--- BEGIN ---

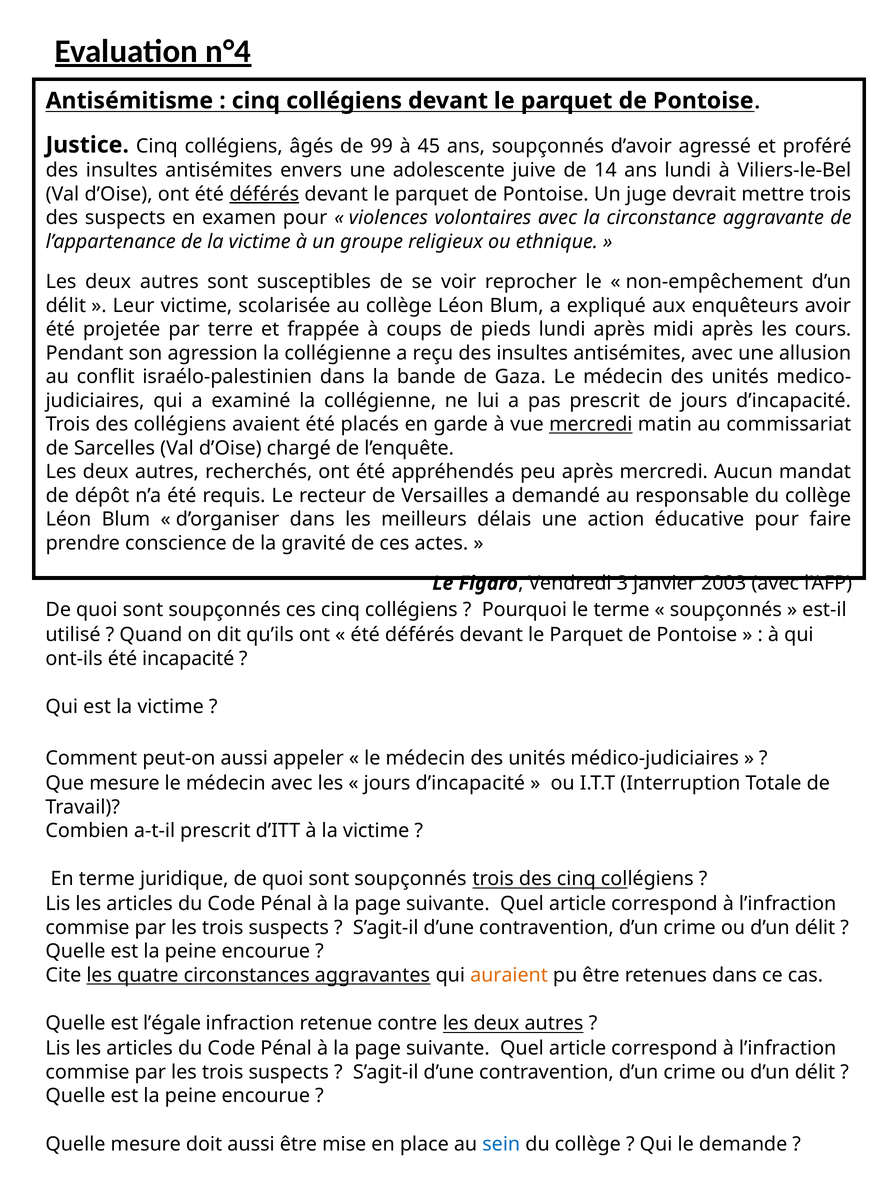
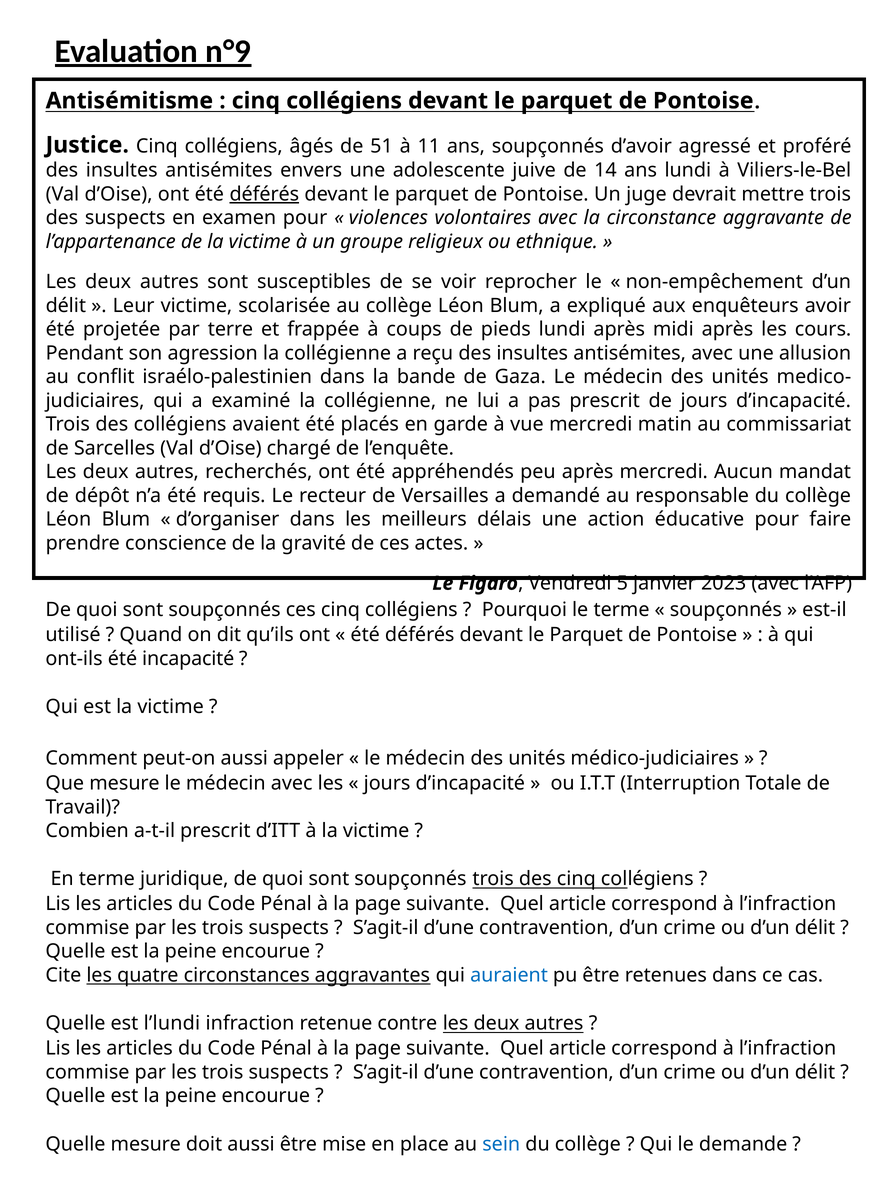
n°4: n°4 -> n°9
99: 99 -> 51
45: 45 -> 11
mercredi at (591, 424) underline: present -> none
3: 3 -> 5
2003: 2003 -> 2023
auraient colour: orange -> blue
l’égale: l’égale -> l’lundi
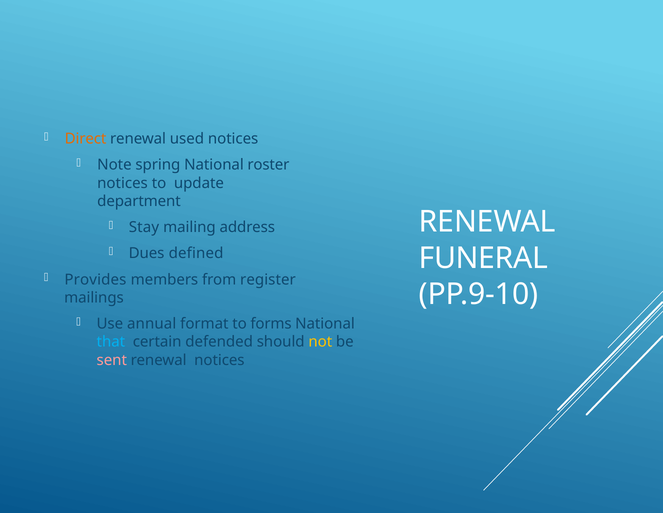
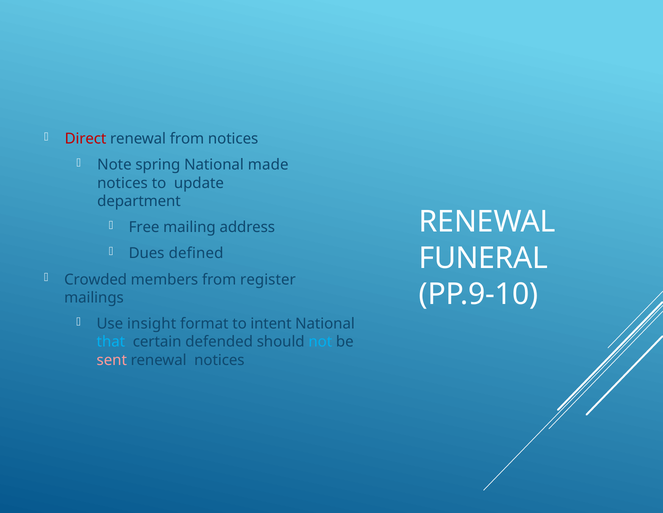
Direct colour: orange -> red
renewal used: used -> from
roster: roster -> made
Stay: Stay -> Free
Provides: Provides -> Crowded
annual: annual -> insight
forms: forms -> intent
not colour: yellow -> light blue
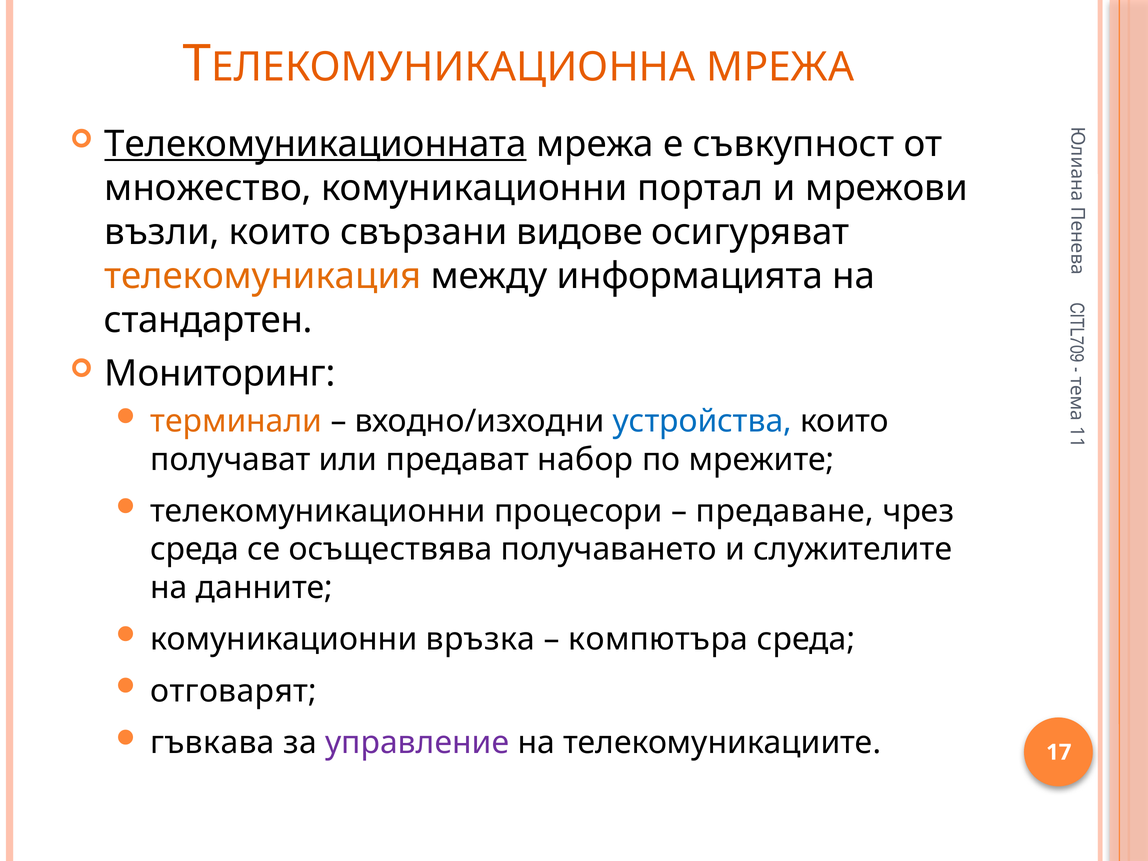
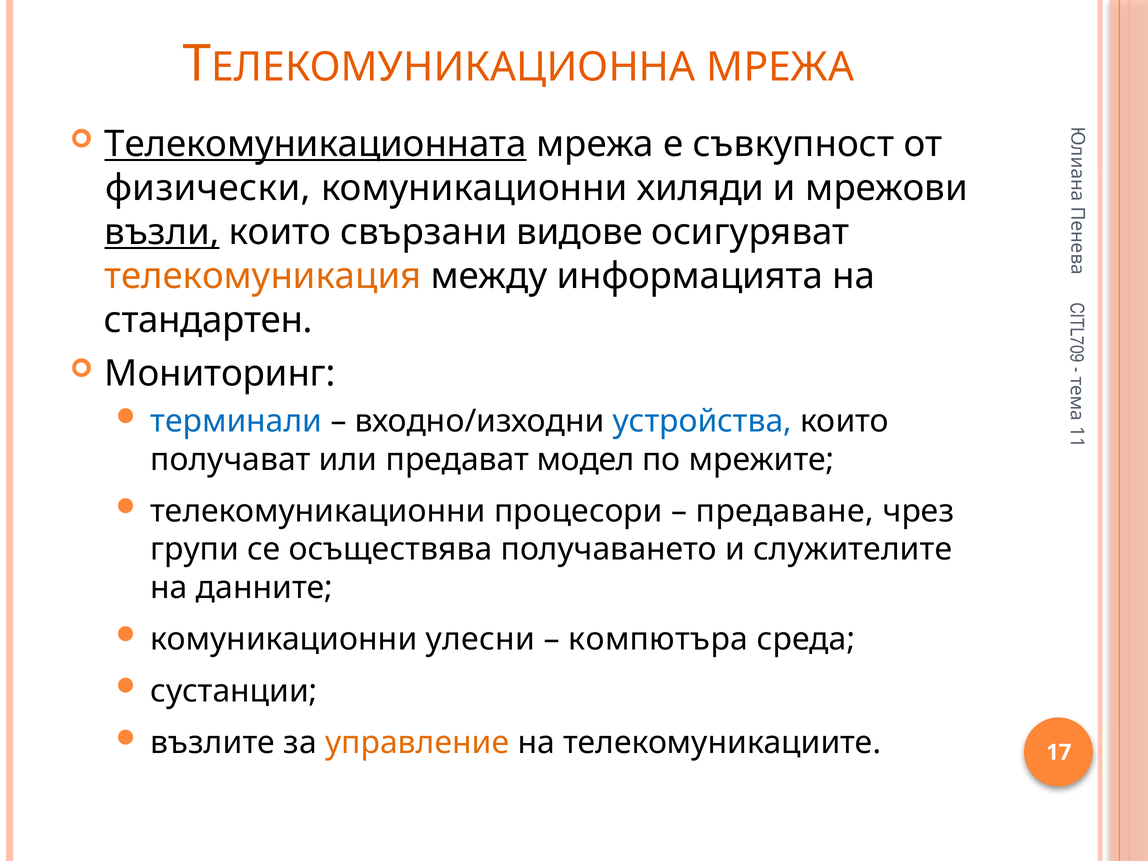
множество: множество -> физически
портал: портал -> хиляди
възли underline: none -> present
терминали colour: orange -> blue
набор: набор -> модел
среда at (195, 549): среда -> групи
връзка: връзка -> улесни
отговарят: отговарят -> сустанции
гъвкава: гъвкава -> възлите
управление colour: purple -> orange
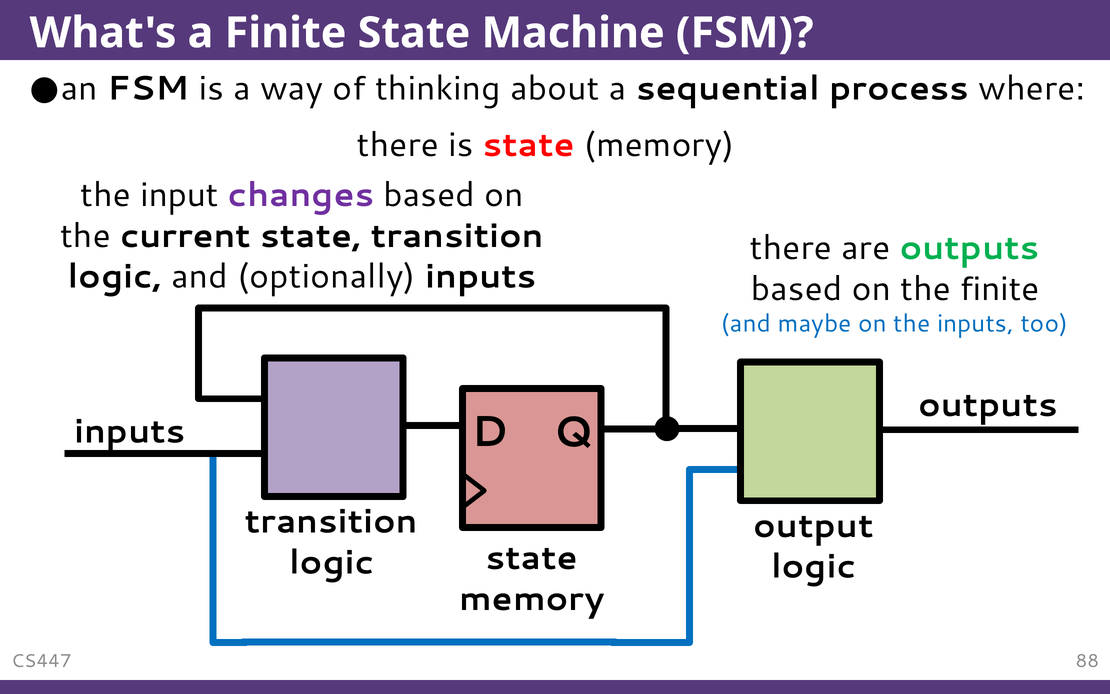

--- END ---

▶ **TASK DIRECTIONS**: Present every line of the material above as a Markdown table with the columns "Row" and "Line," numbering each row and skipping blank lines. Leave the pictures out.

▶ **PROBLEM SOLUTION**:
| Row | Line |
|---|---|
| 1 | n°4: n°4 -> n°9 |
| 2 | 99: 99 -> 51 |
| 3 | 45: 45 -> 11 |
| 4 | mercredi at (591, 424) underline: present -> none |
| 5 | 3: 3 -> 5 |
| 6 | 2003: 2003 -> 2023 |
| 7 | auraient colour: orange -> blue |
| 8 | l’égale: l’égale -> l’lundi |
| 9 | Direct colour: orange -> red |
| 10 | renewal used: used -> from |
| 11 | roster: roster -> made |
| 12 | Stay: Stay -> Free |
| 13 | Provides: Provides -> Crowded |
| 14 | annual: annual -> insight |
| 15 | forms: forms -> intent |
| 16 | not colour: yellow -> light blue |
| 17 | множество: множество -> физически |
| 18 | портал: портал -> хиляди |
| 19 | възли underline: none -> present |
| 20 | терминали colour: orange -> blue |
| 21 | набор: набор -> модел |
| 22 | среда at (195, 549): среда -> групи |
| 23 | връзка: връзка -> улесни |
| 24 | отговарят: отговарят -> сустанции |
| 25 | гъвкава: гъвкава -> възлите |
| 26 | управление colour: purple -> orange |